Claims Denial Reasons and How to Fix It

Categories: Billing, CHC, PMG Insights Blog

November 9, 2015

Are you in denial?

Claims Denial Detective

Denials are claims that get processed by a payer but are not paid as expected. ‘Denial’ is a word that no Community Health Center (CHC) likes to hear. The word itself conjures up visions of bright red ink stamped boldly across a claim… DENIED… you’ve messed up and now you will not get paid! Once you’ve wallowed in your shame, you quickly shuffle the denied claim to the trash heap and vow to do better next time.
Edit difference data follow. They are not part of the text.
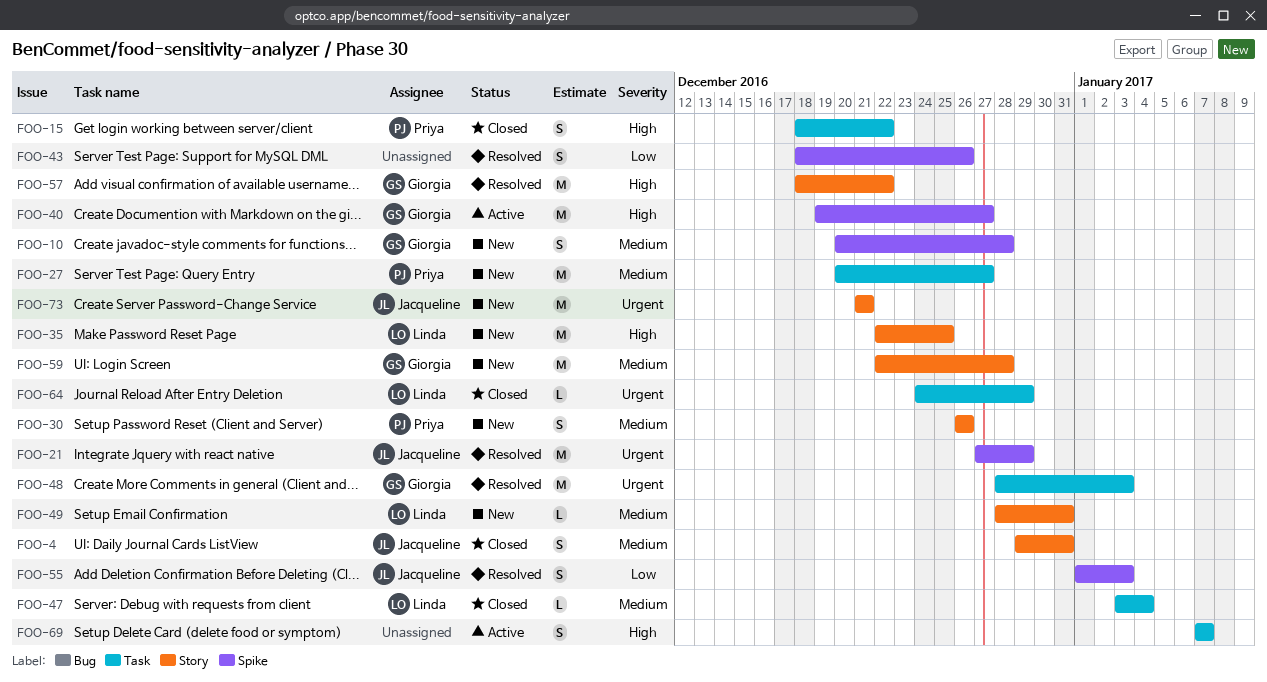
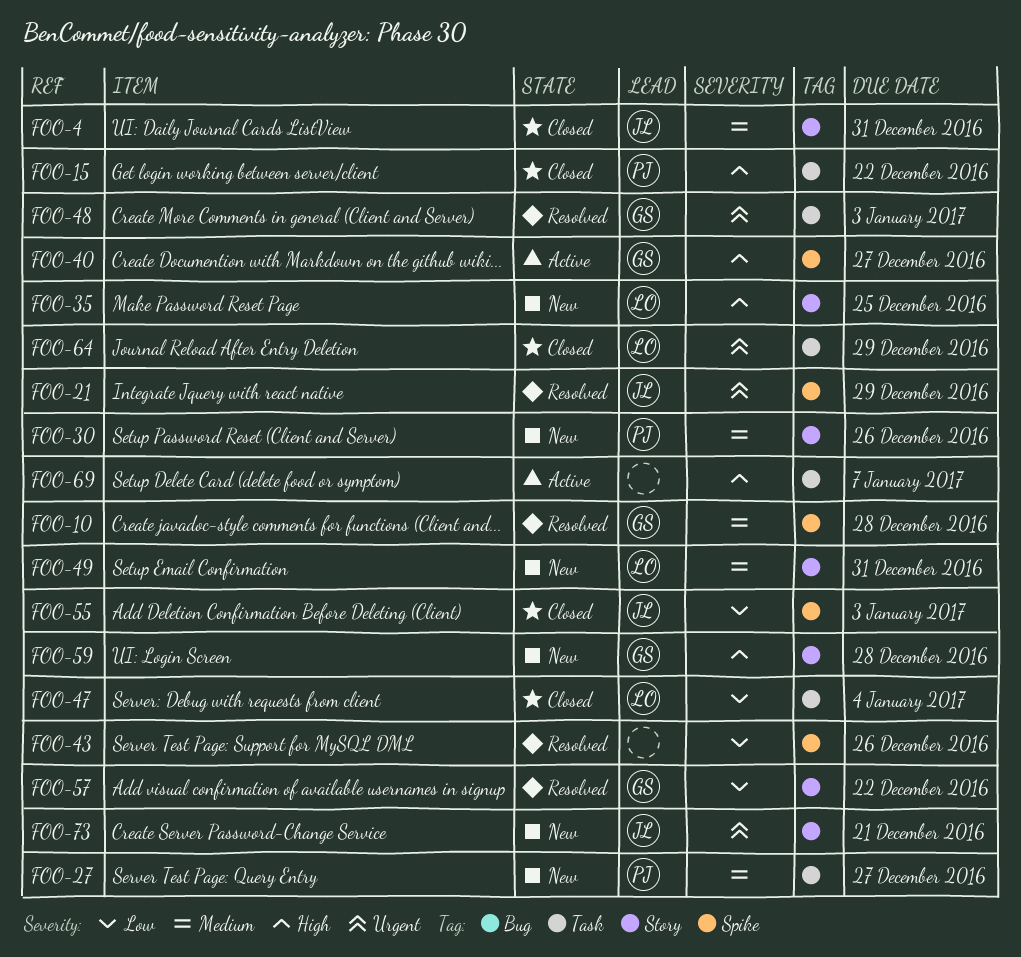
FOO-10, status: New -> Resolved
FOO-47, priority: Medium -> Low
FOO-55, status: Resolved -> Closed
FOO-57, priority: High -> Low
FOO-59, priority: Medium -> High

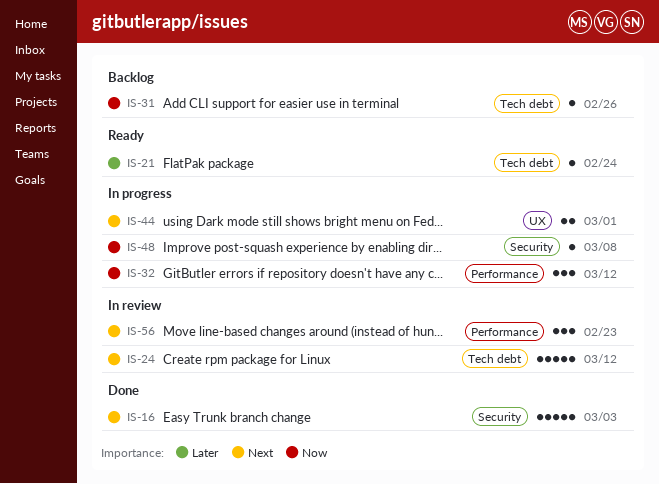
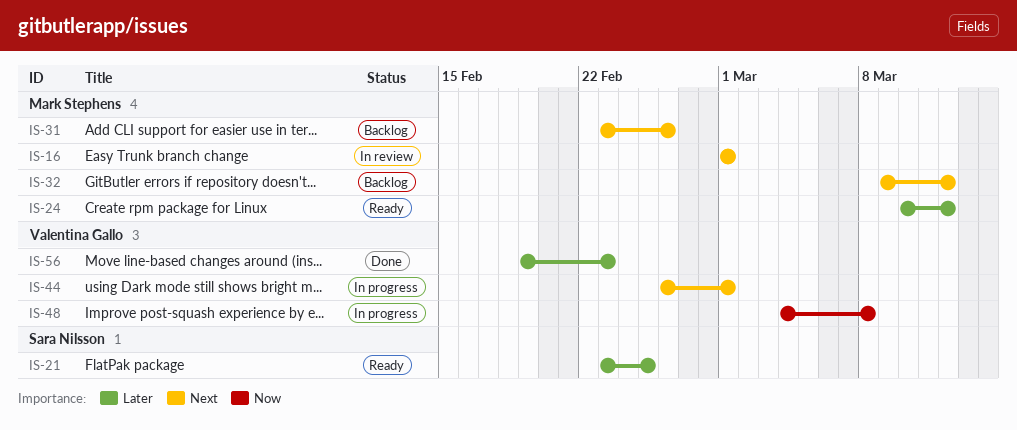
IS-16, status: Done -> In review
IS-16, due: Mar 3 -> Mar 1
IS-21, due: Feb 24 -> Feb 25
IS-24, status: In review -> Ready
IS-24, priority: Next -> Later
IS-31, priority: Now -> Next
IS-32, status: In progress -> Backlog
IS-32, priority: Now -> Next
IS-56, status: In review -> Done
IS-56, priority: Next -> Later

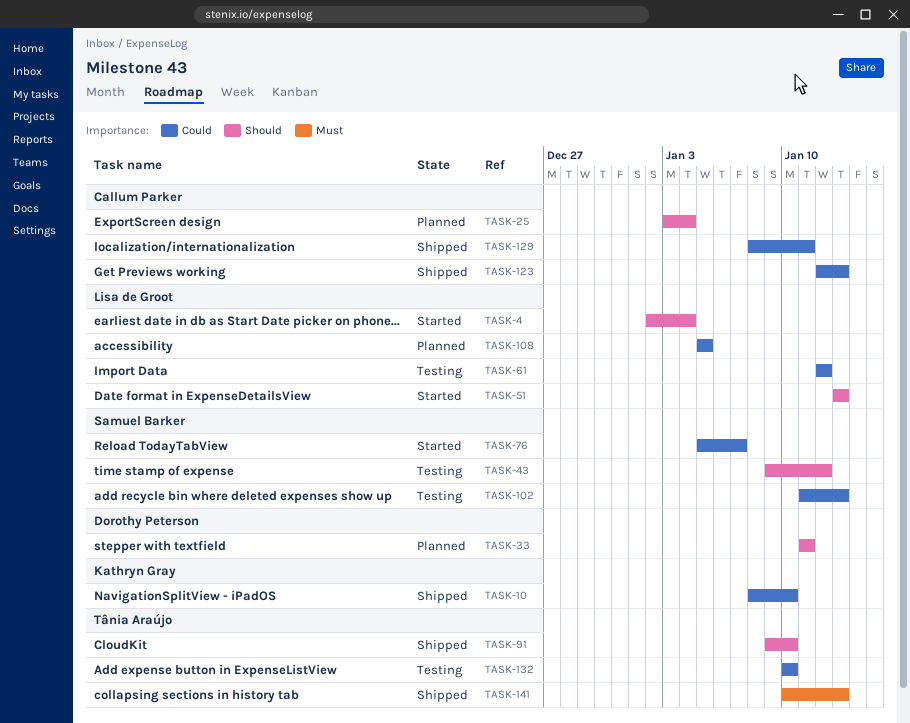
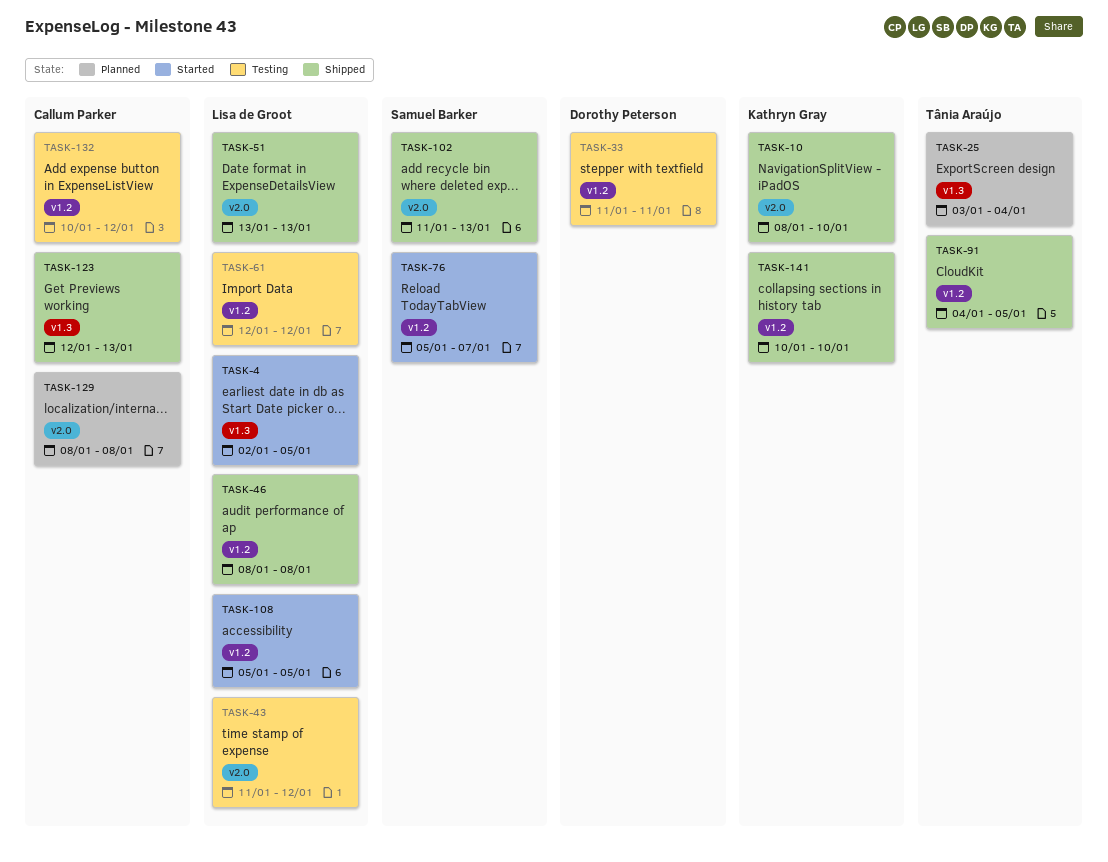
TASK-4, due: Jan 4 -> Jan 5
TASK-25, owner: Callum Parker -> Tânia Araújo
TASK-33, status: Planned -> Testing
TASK-43, owner: Samuel Barker -> Lisa de Groot
TASK-43, start: Jan 9 -> Jan 11
TASK-46: none -> present
TASK-51, status: Started -> Shipped
TASK-91, start: Jan 9 -> Jan 4
TASK-91, due: Jan 10 -> Jan 5
TASK-102, status: Testing -> Shipped
TASK-108, status: Planned -> Started
TASK-129, status: Shipped -> Planned
TASK-129, due: Jan 11 -> Jan 8
TASK-132, owner: Tânia Araújo -> Callum Parker
TASK-132, due: Jan 10 -> Jan 12
TASK-141, owner: Tânia Araújo -> Kathryn Gray
TASK-141, due: Jan 13 -> Jan 10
The other side of this coin are CHCs who are in denial (pun intended) about their denials. When we ask about a CHC’s denial rate, we often hear the staff person proudly state that their denial rate is 1%. This is rarely true and virtually impossible to achieve. A denial is not a claim that NEVER gets paid. A denial is a claim that does not get paid as expected the first time. So let’s begin by reviewing the correct formula for measuring your center’s denial rate: Divide the number of denials received into the number of claims submitted. If 2,500 claims are submitted and 151 are denied, the denial rate is 6%. By Medical Group Management Association’s (MGMA) Performance and Practices of Successful Medical Groups, better-performing medical groups have, on average, 4 percent claims-denial.

 

Searching for clues

At PMG we like to think of ourselves as the denial detectives. While it would be much easier to concentrate on all the claims that were paid, in revenue cycle management, our job is to focus on the claims that did not go well. We scrutinize our clients’ denied claims, searching for clues (the reason for the denial). When we find a clue we are then able to pin-point the core issue in the revenue cycle process that is causing the denial, then we work to correct those problems and prevent similar denials in the future.

The most basic method of correcting denials is to identify the denial, find the solution, and then correct and resubmit the data. We find that it is more effective and frankly more lucrative in the long run to create a denial avoidance plan. Although this seems fairly straightforward, it is not always the case.  PMG clients have the enviable position of having specialists in place that troubleshoot their denials. Once the denials are categorized they are assigned to the appropriate department to research and determine corrective action. Since we find that aggregate information is where pockets of denials (money) exist, PMG’s team likes to begin by running a report of all claims for a given period; paid and unpaid. This provides us with the information we need to map out a plan of attack.

1. Aggregate 

2. Measure

3. Categorize

4. Research

5. Correct

6. Return to Step 1

Coming back to the scene of the crime

Always keep in mind that if these denials are occurring now, they have likely occurred before. So once you find the corrective action, apply it to your outstanding AR. PMG’s approach to applying newly found knowledge when it comes to AR cleanup is to flank the AR.  That is, we attack the AR from the newest claims (recent denials) and the oldest claims at the same time.  PMG’s team consists or front end charge processors, AR Analysts, Coding specialists and EDI Specialists.  The AR Analysts sort the unpaid AR (aggregate) to identify the reasons (categorize) for failed validation, rejection or denial.  The categories are assigned to specialists in EDI, Coding, Compliance or billing who research the issue and develop a solution. Once the source of the failure is identified and corrective action taken either manual or automated edits are put in place to avoid those failures in the future. This multi-pronged approach allows PMG to evaluate claims processing from three different perspectives.  However, the communication of each team’s findings to both the client CHC and other PMG teams is the key to avoiding claims failure in the future.

Looking to the future

While there are many things you can’t control — shrinking budgets, uncertain federal funding, an ever-increasing number of patients — optimally managing and reducing denied claims is very much possible. By taking a good, hard look at your revenue cycle process and following a few best practices, you can turn claim denials into a new revenue source and stop leaving hard-earned money unrealized.